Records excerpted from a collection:
* * * * * * *

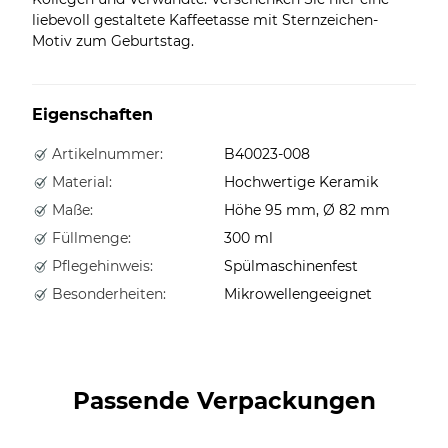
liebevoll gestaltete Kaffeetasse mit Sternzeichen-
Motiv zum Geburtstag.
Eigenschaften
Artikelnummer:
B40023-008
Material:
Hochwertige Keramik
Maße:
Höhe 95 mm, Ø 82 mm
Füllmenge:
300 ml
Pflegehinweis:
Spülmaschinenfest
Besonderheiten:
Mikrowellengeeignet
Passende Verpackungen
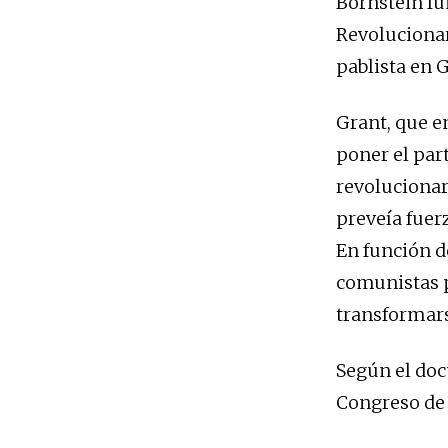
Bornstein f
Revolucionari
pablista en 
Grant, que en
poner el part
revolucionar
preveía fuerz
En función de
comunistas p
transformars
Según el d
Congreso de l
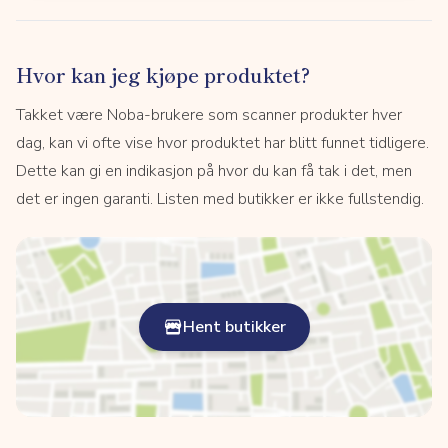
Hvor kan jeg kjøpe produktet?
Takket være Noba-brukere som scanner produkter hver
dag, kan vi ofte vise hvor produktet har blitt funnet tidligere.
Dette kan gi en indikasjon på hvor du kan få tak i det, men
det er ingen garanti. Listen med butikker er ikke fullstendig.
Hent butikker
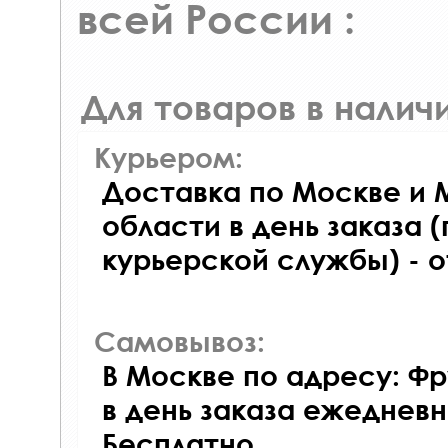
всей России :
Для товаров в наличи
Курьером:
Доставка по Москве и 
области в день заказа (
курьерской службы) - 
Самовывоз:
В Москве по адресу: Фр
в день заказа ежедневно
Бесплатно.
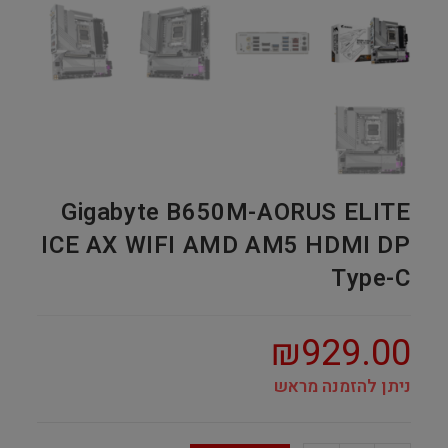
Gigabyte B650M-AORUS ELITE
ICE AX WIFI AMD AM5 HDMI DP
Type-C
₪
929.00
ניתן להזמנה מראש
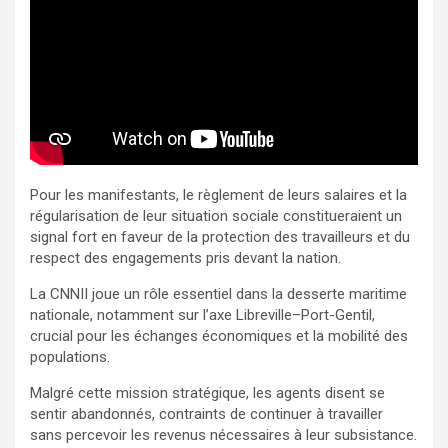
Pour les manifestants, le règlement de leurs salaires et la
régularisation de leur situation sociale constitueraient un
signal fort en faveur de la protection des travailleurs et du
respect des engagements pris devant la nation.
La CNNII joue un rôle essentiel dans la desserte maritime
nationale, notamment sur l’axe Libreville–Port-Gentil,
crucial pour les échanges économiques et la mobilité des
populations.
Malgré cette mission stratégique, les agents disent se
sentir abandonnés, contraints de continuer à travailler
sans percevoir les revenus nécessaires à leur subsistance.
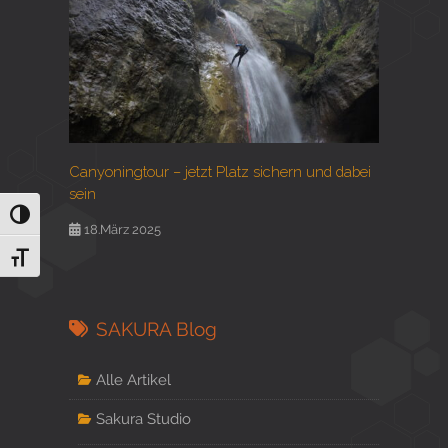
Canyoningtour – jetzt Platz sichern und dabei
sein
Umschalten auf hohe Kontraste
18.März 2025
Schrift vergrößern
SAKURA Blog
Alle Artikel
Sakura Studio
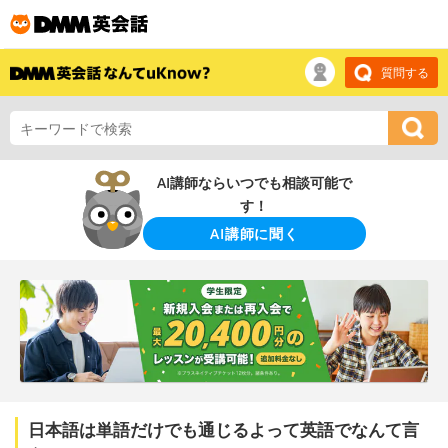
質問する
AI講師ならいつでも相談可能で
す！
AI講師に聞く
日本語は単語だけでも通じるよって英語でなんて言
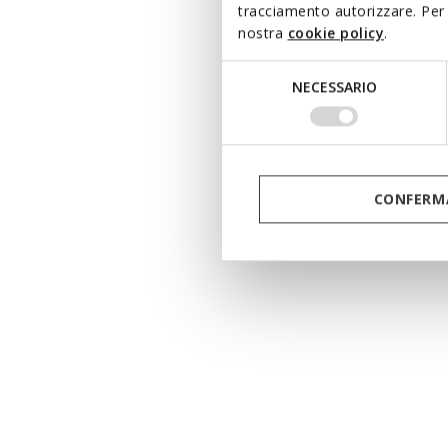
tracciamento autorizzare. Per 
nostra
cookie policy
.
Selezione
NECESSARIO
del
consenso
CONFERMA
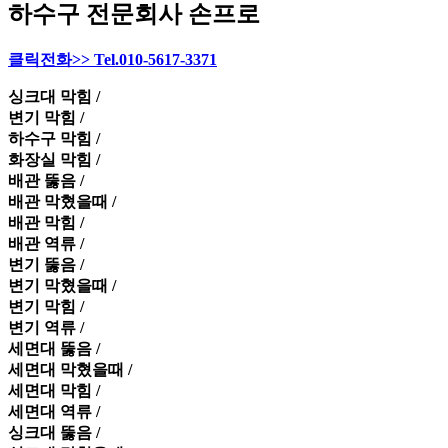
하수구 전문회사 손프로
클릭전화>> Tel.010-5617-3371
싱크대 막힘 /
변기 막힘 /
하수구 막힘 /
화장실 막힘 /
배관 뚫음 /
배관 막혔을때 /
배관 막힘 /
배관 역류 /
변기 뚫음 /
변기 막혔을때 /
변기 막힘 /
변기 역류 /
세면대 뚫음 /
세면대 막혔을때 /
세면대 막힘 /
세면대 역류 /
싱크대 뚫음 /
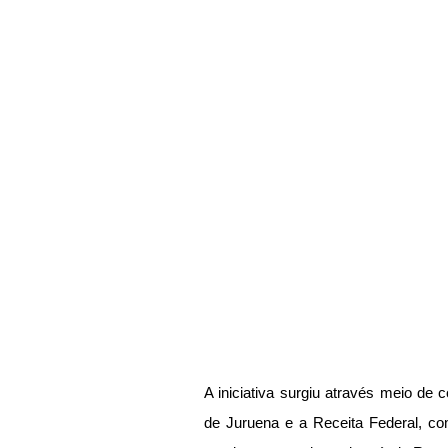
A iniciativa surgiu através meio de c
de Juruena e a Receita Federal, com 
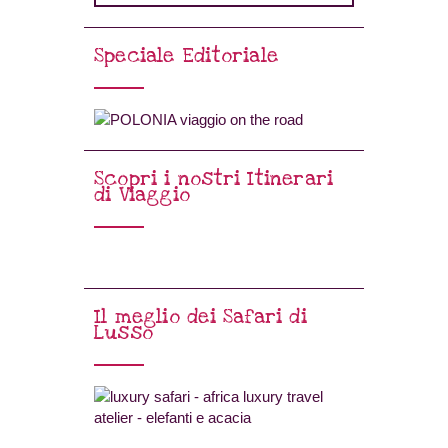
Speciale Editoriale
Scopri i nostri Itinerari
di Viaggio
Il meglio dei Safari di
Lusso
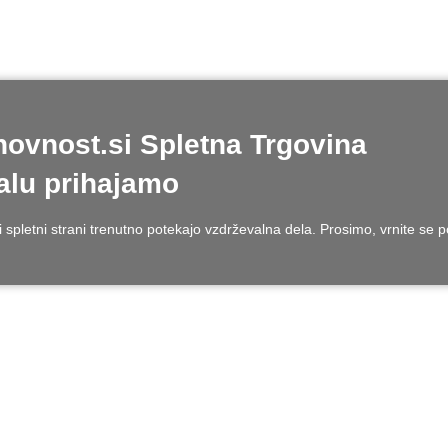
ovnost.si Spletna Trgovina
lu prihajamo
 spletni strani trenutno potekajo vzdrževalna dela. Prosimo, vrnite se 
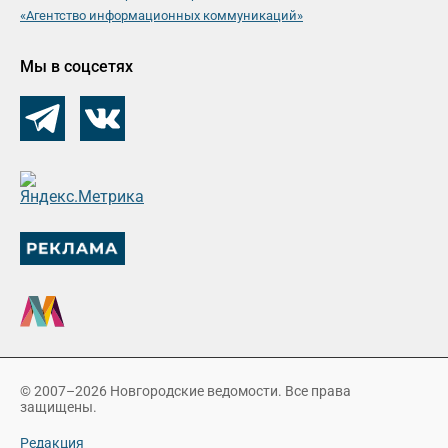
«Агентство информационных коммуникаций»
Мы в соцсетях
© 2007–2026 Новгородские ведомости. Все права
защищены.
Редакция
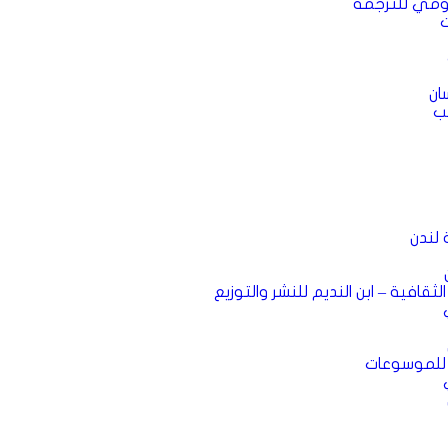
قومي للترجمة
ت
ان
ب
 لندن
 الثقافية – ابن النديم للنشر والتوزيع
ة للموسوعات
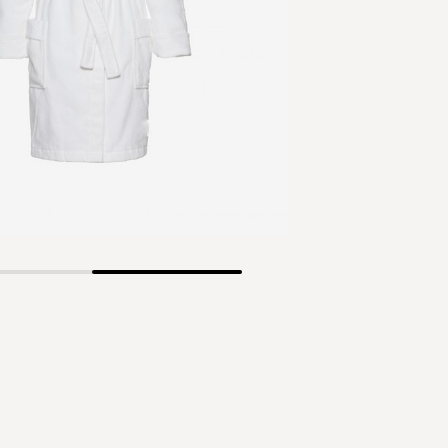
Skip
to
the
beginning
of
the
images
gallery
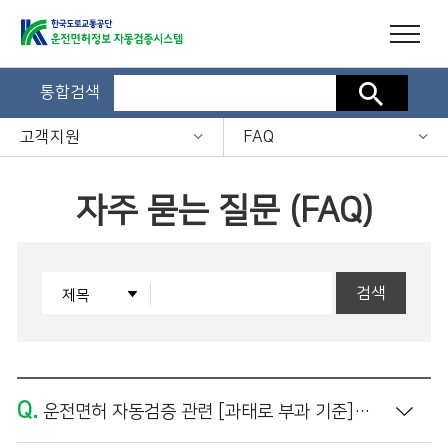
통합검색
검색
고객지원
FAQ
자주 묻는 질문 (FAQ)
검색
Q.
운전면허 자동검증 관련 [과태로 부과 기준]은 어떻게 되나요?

* * * * * * *

**EXERCISE REQUIREMENTS**
In this exercise, set down all of the data exactly, without the pictures.

**ANSWER BELOW**
liebevoll gestaltete Kaffeetasse mit Sternzeichen-
Motiv zum Geburtstag.
Eigenschaften
Artikelnummer:
B40023-008
Material:
Hochwertige Keramik
Maße:
Höhe 95 mm, Ø 82 mm
Füllmenge:
300 ml
Pflegehinweis:
Spülmaschinenfest
Besonderheiten:
Mikrowellengeeignet
Passende Verpackungen
Bornstein f
Revolucionari
pablista en 
Grant, que en
poner el part
revolucionar
preveía fuerz
En función de
comunistas p
transformars
Según el d
Congreso de l
Hvor kan jeg kjøpe produktet?
Takket være Noba-brukere som scanner produkter hver
dag, kan vi ofte vise hvor produktet har blitt funnet tidligere.
Dette kan gi en indikasjon på hvor du kan få tak i det, men
det er ingen garanti. Listen med butikker er ikke fullstendig.
Hent butikker
всей России :
Для товаров в наличи
Курьером:
Доставка по Москве и 
области в день заказа (
курьерской службы) - 
Самовывоз:
В Москве по адресу: Фр
в день заказа ежедневно
Бесплатно.
Gigabyte B650M-AORUS ELITE
ICE AX WIFI AMD AM5 HDMI DP
Type-C
₪
929.00
ניתן להזמנה מראש
Pour les manifestants, le règlement de leurs salaires et la
régularisation de leur situation sociale constitueraient un
signal fort en faveur de la protection des travailleurs et du
respect des engagements pris devant la nation.
La CNNII joue un rôle essentiel dans la desserte maritime
nationale, notamment sur l’axe Libreville–Port-Gentil,
crucial pour les échanges économiques et la mobilité des
populations.
Malgré cette mission stratégique, les agents disent se
sentir abandonnés, contraints de continuer à travailler
sans percevoir les revenus nécessaires à leur subsistance.
Canyoningtour – jetzt Platz sichern und dabei
sein
Umschalten auf hohe Kontraste
18.März 2025
Schrift vergrößern
SAKURA Blog
Alle Artikel
Sakura Studio
質問する
AI講師ならいつでも相談可能で
す！
AI講師に聞く
日本語は単語だけでも通じるよって英語でなんて言
tracciamento autorizzare. Per 
nostra
cookie policy
.
Selezione
NECESSARIO
del
consenso
CONFERMA
하수구 전문회사 손프로
클릭전화>> Tel.010-5617-3371
싱크대 막힘 /
변기 막힘 /
하수구 막힘 /
화장실 막힘 /
배관 뚫음 /
배관 막혔을때 /
배관 막힘 /
배관 역류 /
변기 뚫음 /
변기 막혔을때 /
변기 막힘 /
변기 역류 /
세면대 뚫음 /
세면대 막혔을때 /
세면대 막힘 /
세면대 역류 /
싱크대 뚫음 /
A iniciativa surgiu através meio de c
de Juruena e a Receita Federal, com 
Speciale Editoriale
Scopri i nostri Itinerari
di Viaggio
Il meglio dei Safari di
Lusso
ovnost.si Spletna Trgovina
lu prihajamo
 spletni strani trenutno potekajo vzdrževalna dela. Prosimo, vrnite se 
«Агентство информационных коммуникаций»
Мы в соцсетях
© 2007–2026 Новгородские ведомости. Все права
защищены.
Редакция
قومي للترجمة
ت
ان
ب
 لندن
 الثقافية – ابن النديم للنشر والتوزيع
ة للموسوعات
Skip
to
the
beginning
of
the
images
gallery
통합검색
검색
고객지원
FAQ
자주 묻는 질문 (FAQ)
검색
Q.
운전면허 자동검증 관련 [과태로 부과 기준]은 어떻게 되나요?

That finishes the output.